____ INPUT

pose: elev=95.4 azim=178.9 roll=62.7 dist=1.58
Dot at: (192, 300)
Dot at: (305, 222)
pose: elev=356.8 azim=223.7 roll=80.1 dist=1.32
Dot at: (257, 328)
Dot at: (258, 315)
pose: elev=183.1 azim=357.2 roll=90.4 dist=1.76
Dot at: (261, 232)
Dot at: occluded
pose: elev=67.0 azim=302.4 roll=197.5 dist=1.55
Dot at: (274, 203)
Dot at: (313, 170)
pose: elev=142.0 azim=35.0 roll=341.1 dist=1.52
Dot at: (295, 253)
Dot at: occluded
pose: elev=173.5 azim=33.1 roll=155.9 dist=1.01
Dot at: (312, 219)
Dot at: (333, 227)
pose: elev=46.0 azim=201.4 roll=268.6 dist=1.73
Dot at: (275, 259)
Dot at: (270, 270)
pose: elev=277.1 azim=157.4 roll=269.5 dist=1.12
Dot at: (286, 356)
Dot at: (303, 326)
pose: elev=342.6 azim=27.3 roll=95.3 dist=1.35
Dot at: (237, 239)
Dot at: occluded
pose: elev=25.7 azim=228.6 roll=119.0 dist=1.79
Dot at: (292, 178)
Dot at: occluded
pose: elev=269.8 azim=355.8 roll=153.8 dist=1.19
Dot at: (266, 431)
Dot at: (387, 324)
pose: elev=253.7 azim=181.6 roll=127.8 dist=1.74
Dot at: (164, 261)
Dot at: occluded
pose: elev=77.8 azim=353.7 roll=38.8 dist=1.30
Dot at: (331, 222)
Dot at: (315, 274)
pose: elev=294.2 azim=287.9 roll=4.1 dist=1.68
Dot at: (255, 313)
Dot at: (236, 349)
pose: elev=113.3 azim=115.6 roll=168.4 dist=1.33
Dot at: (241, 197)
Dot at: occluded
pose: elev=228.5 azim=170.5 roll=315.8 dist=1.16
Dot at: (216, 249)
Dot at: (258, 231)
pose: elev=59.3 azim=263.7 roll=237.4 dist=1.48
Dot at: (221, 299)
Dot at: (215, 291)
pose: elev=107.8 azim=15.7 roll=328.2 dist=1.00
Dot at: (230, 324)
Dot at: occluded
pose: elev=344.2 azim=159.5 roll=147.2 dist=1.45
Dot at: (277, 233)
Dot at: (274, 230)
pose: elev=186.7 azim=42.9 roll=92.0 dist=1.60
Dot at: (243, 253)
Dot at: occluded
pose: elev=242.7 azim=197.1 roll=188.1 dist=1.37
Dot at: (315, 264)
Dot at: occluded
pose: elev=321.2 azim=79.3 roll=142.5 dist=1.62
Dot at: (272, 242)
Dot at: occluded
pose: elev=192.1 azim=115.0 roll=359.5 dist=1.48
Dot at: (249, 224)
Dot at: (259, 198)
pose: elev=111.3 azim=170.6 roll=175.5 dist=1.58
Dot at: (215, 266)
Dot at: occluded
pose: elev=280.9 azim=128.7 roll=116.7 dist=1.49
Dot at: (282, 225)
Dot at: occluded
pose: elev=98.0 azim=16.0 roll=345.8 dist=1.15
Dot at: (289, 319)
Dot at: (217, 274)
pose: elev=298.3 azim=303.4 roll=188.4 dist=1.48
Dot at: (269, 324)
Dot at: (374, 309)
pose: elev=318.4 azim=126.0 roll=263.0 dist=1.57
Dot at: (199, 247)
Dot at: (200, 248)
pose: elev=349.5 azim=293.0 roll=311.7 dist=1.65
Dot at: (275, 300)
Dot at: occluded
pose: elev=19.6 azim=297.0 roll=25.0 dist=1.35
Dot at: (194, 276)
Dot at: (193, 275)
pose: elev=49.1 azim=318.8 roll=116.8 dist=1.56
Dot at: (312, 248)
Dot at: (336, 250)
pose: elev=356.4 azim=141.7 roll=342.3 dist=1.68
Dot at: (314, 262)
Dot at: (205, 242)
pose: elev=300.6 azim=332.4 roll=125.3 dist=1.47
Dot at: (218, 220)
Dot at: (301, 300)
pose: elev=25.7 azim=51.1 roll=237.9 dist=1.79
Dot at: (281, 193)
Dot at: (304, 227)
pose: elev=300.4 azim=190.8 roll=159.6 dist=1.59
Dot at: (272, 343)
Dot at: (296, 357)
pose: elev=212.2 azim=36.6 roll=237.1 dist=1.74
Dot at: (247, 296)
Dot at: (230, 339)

________

> TASK STATEMENT:
Set out the listing above as a Markdown table with the columns "Row" and "Line": give each line its own row, number the rows in order, and leave out blank lines.

> REPLY TO THE EXERCISE:
| Row | Line |
|---|---|
| 1 | pose: elev=95.4 azim=178.9 roll=62.7 dist=1.58 |
| 2 | Dot at: (192, 300) |
| 3 | Dot at: (305, 222) |
| 4 | pose: elev=356.8 azim=223.7 roll=80.1 dist=1.32 |
| 5 | Dot at: (257, 328) |
| 6 | Dot at: (258, 315) |
| 7 | pose: elev=183.1 azim=357.2 roll=90.4 dist=1.76 |
| 8 | Dot at: (261, 232) |
| 9 | Dot at: occluded |
| 10 | pose: elev=67.0 azim=302.4 roll=197.5 dist=1.55 |
| 11 | Dot at: (274, 203) |
| 12 | Dot at: (313, 170) |
| 13 | pose: elev=142.0 azim=35.0 roll=341.1 dist=1.52 |
| 14 | Dot at: (295, 253) |
| 15 | Dot at: occluded |
| 16 | pose: elev=173.5 azim=33.1 roll=155.9 dist=1.01 |
| 17 | Dot at: (312, 219) |
| 18 | Dot at: (333, 227) |
| 19 | pose: elev=46.0 azim=201.4 roll=268.6 dist=1.73 |
| 20 | Dot at: (275, 259) |
| 21 | Dot at: (270, 270) |
| 22 | pose: elev=277.1 azim=157.4 roll=269.5 dist=1.12 |
| 23 | Dot at: (286, 356) |
| 24 | Dot at: (303, 326) |
| 25 | pose: elev=342.6 azim=27.3 roll=95.3 dist=1.35 |
| 26 | Dot at: (237, 239) |
| 27 | Dot at: occluded |
| 28 | pose: elev=25.7 azim=228.6 roll=119.0 dist=1.79 |
| 29 | Dot at: (292, 178) |
| 30 | Dot at: occluded |
| 31 | pose: elev=269.8 azim=355.8 roll=153.8 dist=1.19 |
| 32 | Dot at: (266, 431) |
| 33 | Dot at: (387, 324) |
| 34 | pose: elev=253.7 azim=181.6 roll=127.8 dist=1.74 |
| 35 | Dot at: (164, 261) |
| 36 | Dot at: occluded |
| 37 | pose: elev=77.8 azim=353.7 roll=38.8 dist=1.30 |
| 38 | Dot at: (331, 222) |
| 39 | Dot at: (315, 274) |
| 40 | pose: elev=294.2 azim=287.9 roll=4.1 dist=1.68 |
| 41 | Dot at: (255, 313) |
| 42 | Dot at: (236, 349) |
| 43 | pose: elev=113.3 azim=115.6 roll=168.4 dist=1.33 |
| 44 | Dot at: (241, 197) |
| 45 | Dot at: occluded |
| 46 | pose: elev=228.5 azim=170.5 roll=315.8 dist=1.16 |
| 47 | Dot at: (216, 249) |
| 48 | Dot at: (258, 231) |
| 49 | pose: elev=59.3 azim=263.7 roll=237.4 dist=1.48 |
| 50 | Dot at: (221, 299) |
| 51 | Dot at: (215, 291) |
| 52 | pose: elev=107.8 azim=15.7 roll=328.2 dist=1.00 |
| 53 | Dot at: (230, 324) |
| 54 | Dot at: occluded |
| 55 | pose: elev=344.2 azim=159.5 roll=147.2 dist=1.45 |
| 56 | Dot at: (277, 233) |
| 57 | Dot at: (274, 230) |
| 58 | pose: elev=186.7 azim=42.9 roll=92.0 dist=1.60 |
| 59 | Dot at: (243, 253) |
| 60 | Dot at: occluded |
| 61 | pose: elev=242.7 azim=197.1 roll=188.1 dist=1.37 |
| 62 | Dot at: (315, 264) |
| 63 | Dot at: occluded |
| 64 | pose: elev=321.2 azim=79.3 roll=142.5 dist=1.62 |
| 65 | Dot at: (272, 242) |
| 66 | Dot at: occluded |
| 67 | pose: elev=192.1 azim=115.0 roll=359.5 dist=1.48 |
| 68 | Dot at: (249, 224) |
| 69 | Dot at: (259, 198) |
| 70 | pose: elev=111.3 azim=170.6 roll=175.5 dist=1.58 |
| 71 | Dot at: (215, 266) |
| 72 | Dot at: occluded |
| 73 | pose: elev=280.9 azim=128.7 roll=116.7 dist=1.49 |
| 74 | Dot at: (282, 225) |
| 75 | Dot at: occluded |
| 76 | pose: elev=98.0 azim=16.0 roll=345.8 dist=1.15 |
| 77 | Dot at: (289, 319) |
| 78 | Dot at: (217, 274) |
| 79 | pose: elev=298.3 azim=303.4 roll=188.4 dist=1.48 |
| 80 | Dot at: (269, 324) |
| 81 | Dot at: (374, 309) |
| 82 | pose: elev=318.4 azim=126.0 roll=263.0 dist=1.57 |
| 83 | Dot at: (199, 247) |
| 84 | Dot at: (200, 248) |
| 85 | pose: elev=349.5 azim=293.0 roll=311.7 dist=1.65 |
| 86 | Dot at: (275, 300) |
| 87 | Dot at: occluded |
| 88 | pose: elev=19.6 azim=297.0 roll=25.0 dist=1.35 |
| 89 | Dot at: (194, 276) |
| 90 | Dot at: (193, 275) |
| 91 | pose: elev=49.1 azim=318.8 roll=116.8 dist=1.56 |
| 92 | Dot at: (312, 248) |
| 93 | Dot at: (336, 250) |
| 94 | pose: elev=356.4 azim=141.7 roll=342.3 dist=1.68 |
| 95 | Dot at: (314, 262) |
| 96 | Dot at: (205, 242) |
| 97 | pose: elev=300.6 azim=332.4 roll=125.3 dist=1.47 |
| 98 | Dot at: (218, 220) |
| 99 | Dot at: (301, 300) |
| 100 | pose: elev=25.7 azim=51.1 roll=237.9 dist=1.79 |
| 101 | Dot at: (281, 193) |
| 102 | Dot at: (304, 227) |
| 103 | pose: elev=300.4 azim=190.8 roll=159.6 dist=1.59 |
| 104 | Dot at: (272, 343) |
| 105 | Dot at: (296, 357) |
| 106 | pose: elev=212.2 azim=36.6 roll=237.1 dist=1.74 |
| 107 | Dot at: (247, 296) |
| 108 | Dot at: (230, 339) |